The point of the above commentary is not to point out the obvious that my life is less than a thrill-a-minute. It is to illustrate that we have become a society that takes things in only in bits and pieces and we remain absolutely certain that we have a grasp of the situation. In the doctor’s office this phenomenon has serious repercussions. Patients come to office and the doctor will ask, “What’s wrong?” So far, so good. The patient will respond, “I have headaches.” The doctor then asks in machine gun-like fashion, How often do you get them? Have you had them before? Etcetera, etcetera. The patient will begin to answer and in the measured average amount of time of eighteen seconds, the doctor will interrupt the patient in order to ask another question or begin to prescribe the latest potion for headaches. The patient and physician probably will not recognize that the real problem has been missed completely. For generations, physicians have been trained to offer what is known as a physician-oriented model for conducting a patient history. Specifically, the doctor asks questions and the patients fill in the answers. Because our means of communication in society have become so sharply time-sensitive, all forms of information transfer have become seriously flawed. It may not be all that important in considering the latest twist in a TV sitcom or in reviewing the baseball standings. It is, however, very significant in the doctor’s office. Recognizing these problems, physicians are being trained in a different technique known as patient-oriented history taking. In this pattern of health information acquisition, the doctor starts by asking, “What’s the problem?” The patient responds, “I have headaches.” The doctor then asks, “What else?” The patient then responds, “I am worried about my son.” The doctor, breaking with generations of “Harvard-ist” training, asks again, “What else?” The patient begins to weep and says, “My son is using drugs; he has been arrested and I don’t know what is to become of him. I am worried sick. My headaches start when I think of his situation.” In the standard history format, the patient is sent home with a pain pill or perhaps an order for a CAT scan of the brain or even a neurological consultation scheduled for six-weeks into the future.

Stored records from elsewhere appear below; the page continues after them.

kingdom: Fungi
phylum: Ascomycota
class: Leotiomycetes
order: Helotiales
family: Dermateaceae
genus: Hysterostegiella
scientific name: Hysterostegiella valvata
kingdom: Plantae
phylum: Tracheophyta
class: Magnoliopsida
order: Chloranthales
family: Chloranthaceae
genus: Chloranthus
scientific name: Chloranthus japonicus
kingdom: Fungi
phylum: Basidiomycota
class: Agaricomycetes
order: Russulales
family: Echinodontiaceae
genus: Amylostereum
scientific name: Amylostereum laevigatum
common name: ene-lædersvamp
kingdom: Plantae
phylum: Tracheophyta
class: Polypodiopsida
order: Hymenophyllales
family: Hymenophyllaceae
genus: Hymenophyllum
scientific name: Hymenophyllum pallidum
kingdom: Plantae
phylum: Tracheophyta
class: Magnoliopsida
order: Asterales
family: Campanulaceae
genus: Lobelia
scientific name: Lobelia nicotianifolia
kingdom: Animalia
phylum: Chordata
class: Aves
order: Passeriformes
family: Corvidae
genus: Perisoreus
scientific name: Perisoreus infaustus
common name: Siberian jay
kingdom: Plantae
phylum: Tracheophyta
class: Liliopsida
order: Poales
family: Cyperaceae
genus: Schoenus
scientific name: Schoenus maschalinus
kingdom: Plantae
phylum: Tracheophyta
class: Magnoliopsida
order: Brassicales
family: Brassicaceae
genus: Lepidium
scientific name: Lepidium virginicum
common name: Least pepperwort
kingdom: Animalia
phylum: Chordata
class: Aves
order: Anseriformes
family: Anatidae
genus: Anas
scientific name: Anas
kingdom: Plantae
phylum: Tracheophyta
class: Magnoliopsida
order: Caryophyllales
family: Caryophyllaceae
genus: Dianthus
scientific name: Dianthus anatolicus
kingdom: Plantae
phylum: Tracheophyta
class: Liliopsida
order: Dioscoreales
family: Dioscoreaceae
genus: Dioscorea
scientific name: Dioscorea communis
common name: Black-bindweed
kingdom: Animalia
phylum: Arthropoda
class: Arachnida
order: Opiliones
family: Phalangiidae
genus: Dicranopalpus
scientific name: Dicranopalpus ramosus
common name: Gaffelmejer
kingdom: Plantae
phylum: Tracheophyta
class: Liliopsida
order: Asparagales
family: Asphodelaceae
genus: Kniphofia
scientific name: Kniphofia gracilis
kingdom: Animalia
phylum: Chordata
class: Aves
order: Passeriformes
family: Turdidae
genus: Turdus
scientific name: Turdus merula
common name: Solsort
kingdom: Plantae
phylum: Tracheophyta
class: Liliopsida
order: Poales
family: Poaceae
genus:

In the second scenario, the doctor and the patient have come to an important revelation that will provide the basis for on-going care .Of considerable interest to physicians who may say that such a patient-oriented history takes too much time, a study of the matter at the Mayo Clinic led to the conclusion that this technique took no longer than the older method and was much more likely to improve the relationship between the clinician and the patient. It also set an agenda for care that was more acceptable to the patient and more effective in providing a health benefit.

While the medical profession is trying to find more effective means of communicating with patients and in gaining important health information, the patients must also give their complaints some serious consideration before coming to the doctor. Patients cannot present a complaint without any useful supporting information. For example, one patient told me he had a stomachache. He did not choose to share with me that he would take up to 100 aspirin per week. When asked about aspirin, he said only, “I take a few now and then.” His wife came into the examination room at the end of the visit and said to me, “ Now you be sure to tell him not to take Goodies anymore.” Such errors in the history database are more likely in our “channel surfing” mode of communication of today. On the other hand, it is still the role of the physician to figure out the cause of the complaint. In a world of sound bytes, channel surfing, and rude interruptions, it is easy to see how the medical office visit can be a useless event in the guise of providing healthcare. Perhaps both the doctor and the patient should give the office visit more than 3.1 seconds of attention.